Donald Trump dokonał już wprawdzie jednej rzeczy, która wydawała się mało prawdopodobna, zostając prezydentem wbrew wszystkim liczącym się mediom, analitykom, bukmacherom, całej Partii Demokratycznej i większości Partii Republikańskiej, ale warto zachować ostrożność, zanim założy się, że bez trudności zdoła obniżyć podatki i rozpocznie bezprecedensowy „stymulus" fiskalny przy długu około 105 proc. PKB. Jakiekolwiek zmiany wprowadzane przez nowego prezydenta będą musiały mieć wsparcie republikańskiej większości w Kongresie, a o nią wcale nie musi być łatwo, zważywszy, że przez ostatnich osiem lat republikanie stawiali się w roli strażników ostrożności fiskalnej. Trudno uwierzyć również, że członkowie Kongresu podpiszą się pod planami wojny handlowej z Chinami. Wycena małej szansy na taki scenariusz jest naturalna, ale wystarczy jedna wypowiedź Trumpa, by odpłynęła w przeszłość równie łatwo jak mur na granicy z Meksykiem.

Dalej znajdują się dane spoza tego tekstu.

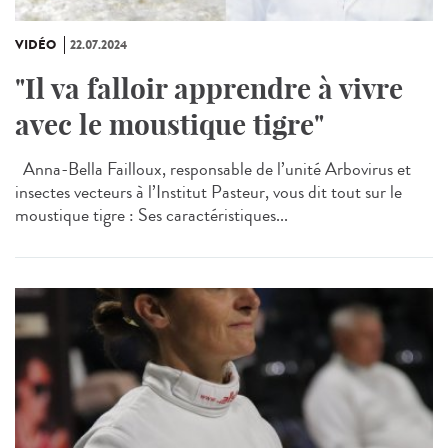
VIDÉO
22.07.2024
"Il va falloir apprendre à vivre
avec le moustique tigre"
Anna-Bella Failloux, responsable de l’unité Arbovirus et
insectes vecteurs à l’Institut Pasteur, vous dit tout sur le
moustique tigre : Ses caractéristiques...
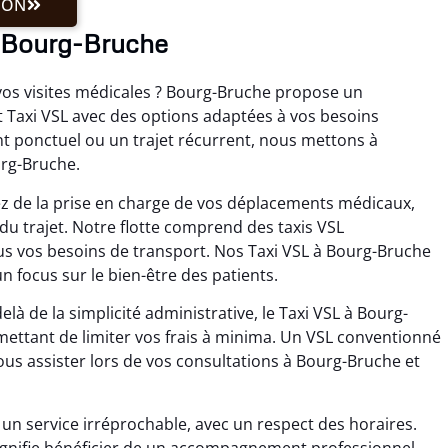
ION
à Bourg-Bruche
 vos visites médicales ? Bourg-Bruche propose un
Taxi VSL avec des options adaptées à vos besoins
nt ponctuel ou un trajet récurrent, nous mettons à
urg-Bruche.
ez de la prise en charge de vos déplacements médicaux,
 du trajet. Notre flotte comprend des taxis VSL
s vos besoins de transport. Nos Taxi VSL à Bourg-Bruche
 focus sur le bien-être des patients.
là de la simplicité administrative, le Taxi VSL à Bourg-
rmettant de limiter vos frais à minima. Un VSL conventionné
us assister lors de vos consultations à Bourg-Bruche et
n service irréprochable, avec un respect des horaires.
signifie bénéficier de un accompagnement professionnel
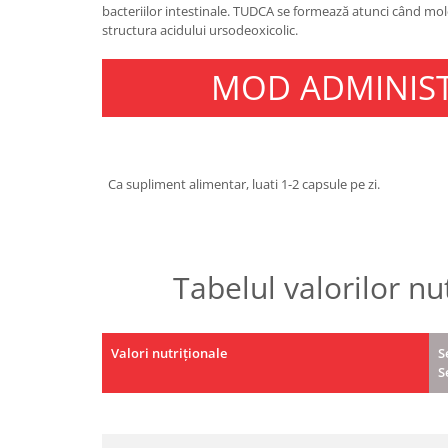
bacteriilor intestinale. TUDCA se formează atunci când mo
Osavi
structura acidului ursodeoxicolic.
PerfectShaker
PeScience
MOD ADMINIS
Power System
Pro Supps
Pro Tan
Puritan`s Pride
Ca supliment alimentar, luati 1-2 capsule pe zi.
Raw Nutrition
REDCON1
Revoflex
Tabelul valorilor nu
Rich Piana 5% Nutrition
RIPT
Scitec
Valori nutriționale
S
Scivation
S
Skill Nutrition
Smart Shake
Swanson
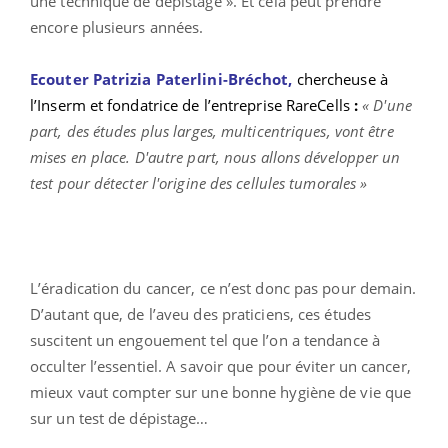
une technique de dépistage ». Et cela peut prendre
encore plusieurs années.
Ecouter Patrizia Paterlini-Bréchot,
chercheuse à
l’Inserm et fondatrice de l’entreprise RareCells
:
« D'une
part, des études plus larges, multicentriques, vont être
mises en place. D'autre part, nous allons développer un
test pour détecter l'origine des cellules tumorales »
L’éradication du cancer, ce n’est donc pas pour demain.
D’autant que, de l’aveu des praticiens, ces études
suscitent un engouement tel que l’on a tendance à
occulter l’essentiel. A savoir que pour éviter un cancer,
mieux vaut compter sur une bonne hygiène de vie que
sur un test de dépistage…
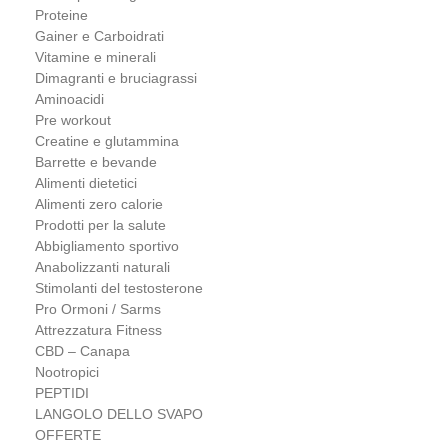
Proteine
Gainer e Carboidrati
Vitamine e minerali
Dimagranti e bruciagrassi
Aminoacidi
Pre workout
Creatine e glutammina
Barrette e bevande
Alimenti dietetici
Alimenti zero calorie
Prodotti per la salute
Abbigliamento sportivo
Anabolizzanti naturali
Stimolanti del testosterone
Pro Ormoni / Sarms
Attrezzatura Fitness
CBD – Canapa
Nootropici
PEPTIDI
LANGOLO DELLO SVAPO
OFFERTE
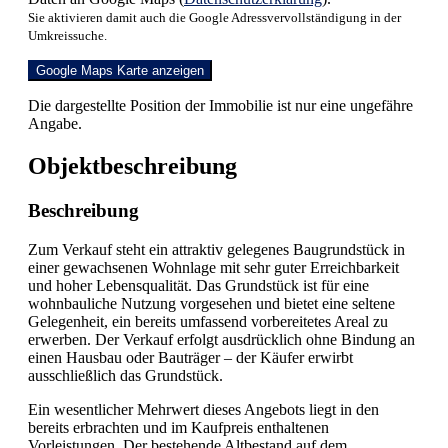
Sie aktivieren damit auch die Google Adressvervollständigung in der
Umkreissuche.
Google Maps Karte anzeigen
Die dargestellte Position der Immobilie ist nur eine ungefähre
Angabe.
Objekt­beschreibung
Beschreibung
Zum Verkauf steht ein attraktiv gelegenes Baugrundstück in
einer gewachsenen Wohnlage mit sehr guter Erreichbarkeit
und hoher Lebensqualität. Das Grundstück ist für eine
wohnbauliche Nutzung vorgesehen und bietet eine seltene
Gelegenheit, ein bereits umfassend vorbereitetes Areal zu
erwerben. Der Verkauf erfolgt ausdrücklich ohne Bindung an
einen Hausbau oder Bauträger – der Käufer erwirbt
ausschließlich das Grundstück.
Ein wesentlicher Mehrwert dieses Angebots liegt in den
bereits erbrachten und im Kaufpreis enthaltenen
Vorleistungen. Der bestehende Altbestand auf dem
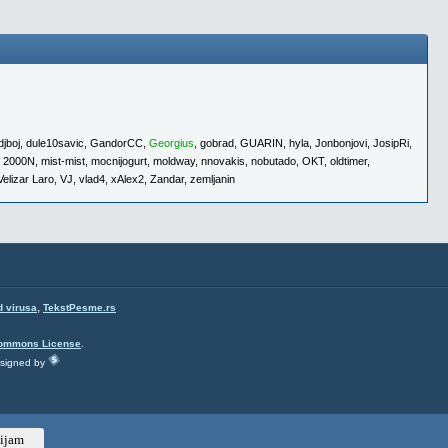
djboj
,
dule10savic
,
GandorCC
,
Georgius
,
gobrad
,
GUARIN
,
hyla
,
Jonbonjovi
,
JosipRi
,
e 2000N
,
mist-mist
,
mocnijogurt
,
moldway
,
nnovakis
,
nobutado
,
OKT
,
oldtimer
,
Velizar Laro
,
VJ
,
vlad4
,
xAlex2
,
Zandar
,
zemljanin
,
d virusa
TekstPesme.rs
Commons License
.
esigned by
ijam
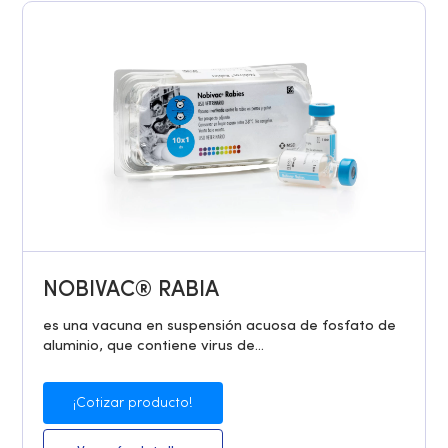
NOBIVAC® RABIA
es una vacuna en suspensión acuosa de fosfato de
aluminio, que contiene virus de...
¡Cotizar producto!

Efekty „stymulusu" fiskalnego będziemy mogli ujrzeć najwcześniej za kilka kwartałów, o czym wydaje się zapominać szczególnie rynek długu. Nawet jeżeli rzeczywiście zobaczyliśmy już na nim minima rentowności, skala ostatniej przeceny daje szansę na duży zarobek w kolejnych miesiącach. Inflacja powinna rosnąć, ale przy tak słabnącym wzroście PKB, z jakim mamy obecnie do czynienia w Polsce, RPP prędzej zacznie myśleć o obniżkach stóp niż ich podwyższaniu. Ponieważ jednocześnie nie ma dużego ryzyka nadmiernego deficytu w 2017 r., obecne wyceny polskich obligacji wydają się bardzo okazyjne, zwłaszcza pięcioletnie.
Przesadzony wydaje się także wpływ, jaki amerykańskie wybory miałyby mieć na rynki wschodzące. Napływy kapitału do USA mogą się utrzymywać w kolejnych miesiącach, ale tracić na tym powinny przede wszystkim Europa oraz Japonia. Mocny dolar pogarsza sytuację niektórych rozwijających się gospodarek, ale do podtrzymania obecnego trendu niezbędne byłyby podwyżki stóp Fedu. Wprawdzie wzrosły zagrożenia dla takich krajów jak Turcja czy RPA, ale z nawiązką może je zrównoważyć wzrost na rynku w Rosji, potencjalnie największym wygranym amerykańskich wyborów.